Pour nourrir son récit, Julia Deck a fouillé les registres scolaires, les annuaires professionnels et même quelques journaux locaux anglais. Mais le véritable trésor est le seul carnet de bord de sa mère, dont deux étaient déjà détruits. Grâce à ce précieux document, elle reconstitue :

  • Les adresses successives à Manchester, Liverpool et Londres.
  • Les prénoms et visages de camarades de promotion devenus figures de la contre-culture.
  • Les rendez-vous manqués, les refus de bourses, les petits mensonges qui forgent un parcours.

Julia souligne l’importance de ces silences non partagés, qui ont créé entre elle et sa mère « une porte fermée ». En transformant ces éléments en roman, elle rend visibles les zones d’ombre familiales.

La quête de vérité : un regard changeant

Le roman tord le cou à l’idée d’une vérité unique. Julia apprend que :

  • La « vérité » est moins une donnée factuelle qu’un récit choisi, qui aide à vivre avec les autres.
  • Les souvenirs se recomposent, se fragilisent ou se modifient selon l’affect et le temps qui passe.
  • L’écriture devient un outil pour négocier la complexité des liens mère-fille.

En refusant de livrer une révélation brutale, elle laisse au lecteur l’espace pour interroger la notion même d’objectivité.

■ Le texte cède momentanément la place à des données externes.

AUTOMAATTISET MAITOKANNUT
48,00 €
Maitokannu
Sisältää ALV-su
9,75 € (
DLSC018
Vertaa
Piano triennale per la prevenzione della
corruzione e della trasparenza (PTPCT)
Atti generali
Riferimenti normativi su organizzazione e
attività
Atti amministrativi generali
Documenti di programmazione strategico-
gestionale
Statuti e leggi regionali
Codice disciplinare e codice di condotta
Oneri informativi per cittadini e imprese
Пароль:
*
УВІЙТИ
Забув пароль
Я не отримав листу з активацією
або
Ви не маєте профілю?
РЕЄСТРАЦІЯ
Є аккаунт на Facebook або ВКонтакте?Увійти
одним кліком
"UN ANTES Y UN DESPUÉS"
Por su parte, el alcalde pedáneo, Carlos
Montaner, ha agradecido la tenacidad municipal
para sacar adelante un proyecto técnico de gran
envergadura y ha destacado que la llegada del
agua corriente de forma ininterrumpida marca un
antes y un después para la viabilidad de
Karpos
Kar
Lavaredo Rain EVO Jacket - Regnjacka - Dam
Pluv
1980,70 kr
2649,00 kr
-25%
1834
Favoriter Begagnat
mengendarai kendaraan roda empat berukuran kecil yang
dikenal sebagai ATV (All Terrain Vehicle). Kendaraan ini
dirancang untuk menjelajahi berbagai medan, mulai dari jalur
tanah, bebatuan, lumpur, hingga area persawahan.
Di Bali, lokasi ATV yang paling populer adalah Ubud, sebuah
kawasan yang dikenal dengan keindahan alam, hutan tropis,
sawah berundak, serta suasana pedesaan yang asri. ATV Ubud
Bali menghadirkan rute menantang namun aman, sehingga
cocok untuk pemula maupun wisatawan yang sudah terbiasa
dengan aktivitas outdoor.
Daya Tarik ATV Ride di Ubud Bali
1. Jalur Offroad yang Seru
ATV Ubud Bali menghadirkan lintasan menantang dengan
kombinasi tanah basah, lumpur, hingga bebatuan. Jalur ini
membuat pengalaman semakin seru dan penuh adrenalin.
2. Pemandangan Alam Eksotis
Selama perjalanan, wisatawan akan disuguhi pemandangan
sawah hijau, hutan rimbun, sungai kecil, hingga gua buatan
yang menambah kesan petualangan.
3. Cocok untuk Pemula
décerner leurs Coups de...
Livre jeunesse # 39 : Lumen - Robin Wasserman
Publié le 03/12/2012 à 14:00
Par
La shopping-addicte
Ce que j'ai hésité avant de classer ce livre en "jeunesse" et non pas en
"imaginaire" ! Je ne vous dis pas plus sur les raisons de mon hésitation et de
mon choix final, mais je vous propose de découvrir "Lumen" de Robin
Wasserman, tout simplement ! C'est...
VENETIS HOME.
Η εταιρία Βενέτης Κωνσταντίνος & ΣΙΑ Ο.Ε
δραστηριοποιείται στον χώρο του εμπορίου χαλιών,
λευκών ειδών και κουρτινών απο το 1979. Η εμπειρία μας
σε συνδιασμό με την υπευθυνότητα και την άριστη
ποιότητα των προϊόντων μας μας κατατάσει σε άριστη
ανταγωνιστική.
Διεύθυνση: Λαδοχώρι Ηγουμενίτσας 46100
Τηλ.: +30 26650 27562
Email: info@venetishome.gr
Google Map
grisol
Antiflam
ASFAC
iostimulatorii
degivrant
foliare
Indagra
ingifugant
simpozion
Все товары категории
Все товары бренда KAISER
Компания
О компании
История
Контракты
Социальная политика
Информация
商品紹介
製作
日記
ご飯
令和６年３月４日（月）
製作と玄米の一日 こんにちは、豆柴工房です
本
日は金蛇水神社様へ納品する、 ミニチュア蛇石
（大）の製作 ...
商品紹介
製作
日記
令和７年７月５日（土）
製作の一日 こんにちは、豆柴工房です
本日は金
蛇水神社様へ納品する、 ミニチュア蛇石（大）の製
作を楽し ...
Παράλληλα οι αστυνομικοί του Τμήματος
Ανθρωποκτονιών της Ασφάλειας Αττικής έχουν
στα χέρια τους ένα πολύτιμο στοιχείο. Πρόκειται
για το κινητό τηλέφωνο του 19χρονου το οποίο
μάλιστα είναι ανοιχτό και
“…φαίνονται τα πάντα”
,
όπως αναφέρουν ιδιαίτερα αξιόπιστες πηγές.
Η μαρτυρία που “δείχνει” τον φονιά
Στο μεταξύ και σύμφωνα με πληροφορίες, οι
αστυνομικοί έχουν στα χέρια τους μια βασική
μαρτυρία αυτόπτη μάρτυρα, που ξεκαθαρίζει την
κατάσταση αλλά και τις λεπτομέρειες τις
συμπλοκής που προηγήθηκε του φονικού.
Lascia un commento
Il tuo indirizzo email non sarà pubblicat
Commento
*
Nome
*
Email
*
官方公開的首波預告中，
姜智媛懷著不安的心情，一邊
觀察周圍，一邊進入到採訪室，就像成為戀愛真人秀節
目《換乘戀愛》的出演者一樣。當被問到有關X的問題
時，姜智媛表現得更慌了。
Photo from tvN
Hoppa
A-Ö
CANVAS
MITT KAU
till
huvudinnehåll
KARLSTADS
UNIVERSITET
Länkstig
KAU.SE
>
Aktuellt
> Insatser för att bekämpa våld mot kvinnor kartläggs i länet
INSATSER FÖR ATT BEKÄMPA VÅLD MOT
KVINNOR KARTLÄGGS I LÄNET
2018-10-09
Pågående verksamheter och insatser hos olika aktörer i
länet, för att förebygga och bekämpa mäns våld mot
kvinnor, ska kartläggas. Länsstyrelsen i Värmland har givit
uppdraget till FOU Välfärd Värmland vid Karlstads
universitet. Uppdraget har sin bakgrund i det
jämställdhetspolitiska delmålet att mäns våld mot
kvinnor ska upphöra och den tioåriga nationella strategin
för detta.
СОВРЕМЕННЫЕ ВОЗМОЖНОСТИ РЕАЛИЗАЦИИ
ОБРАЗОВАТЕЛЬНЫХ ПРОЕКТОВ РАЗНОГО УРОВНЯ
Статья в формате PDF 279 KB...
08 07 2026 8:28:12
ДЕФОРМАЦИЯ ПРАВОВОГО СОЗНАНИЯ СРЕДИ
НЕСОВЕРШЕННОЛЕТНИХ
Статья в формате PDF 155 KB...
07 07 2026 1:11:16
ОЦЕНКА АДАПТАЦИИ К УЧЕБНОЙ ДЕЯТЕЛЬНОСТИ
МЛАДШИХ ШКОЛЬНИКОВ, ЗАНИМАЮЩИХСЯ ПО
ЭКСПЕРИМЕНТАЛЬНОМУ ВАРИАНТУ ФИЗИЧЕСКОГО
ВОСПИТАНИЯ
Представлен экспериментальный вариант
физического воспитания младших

Ironie et sensibilité : le ton de l’auteur

Dans les moments les plus lourds, Julia Deck injecte un humour fin, « hérité du côté britannique » de sa famille. Cette distance ironique joue un rôle vital :

  • Elle permet de rendre plus supportable le drame médical et bureaucratique.
  • Elle souligne l’absurdité de certaines situations, comme les formulaires interminables ou les barrières linguistiques.
  • Elle invite à sourire face aux rigidités sociales et institutionnelles.

D’un passé recomposé à une identité plurielle

À la fin du roman, l’autrice pose une question essentielle : quelle est la langue maternelle de celle qui navigue entre deux pays ? Elle constate :

  • Son ancrage en France, malgré une affection intacte pour l’Angleterre de son enfance.
  • La sensation d’être « étrangère » malgré un sentiment d’accueil constant.
  • La richesse d’une identité binationale, qui façonne sa vision du monde.

Par le cheminement de Julia Deck, le lecteur découvre qu’un nom, Ann, peut devenir le prisme d’une histoire familiale, sociale et culturelle complexe, révélant combien la relation à la mère est un territoire à la fois intime et universel.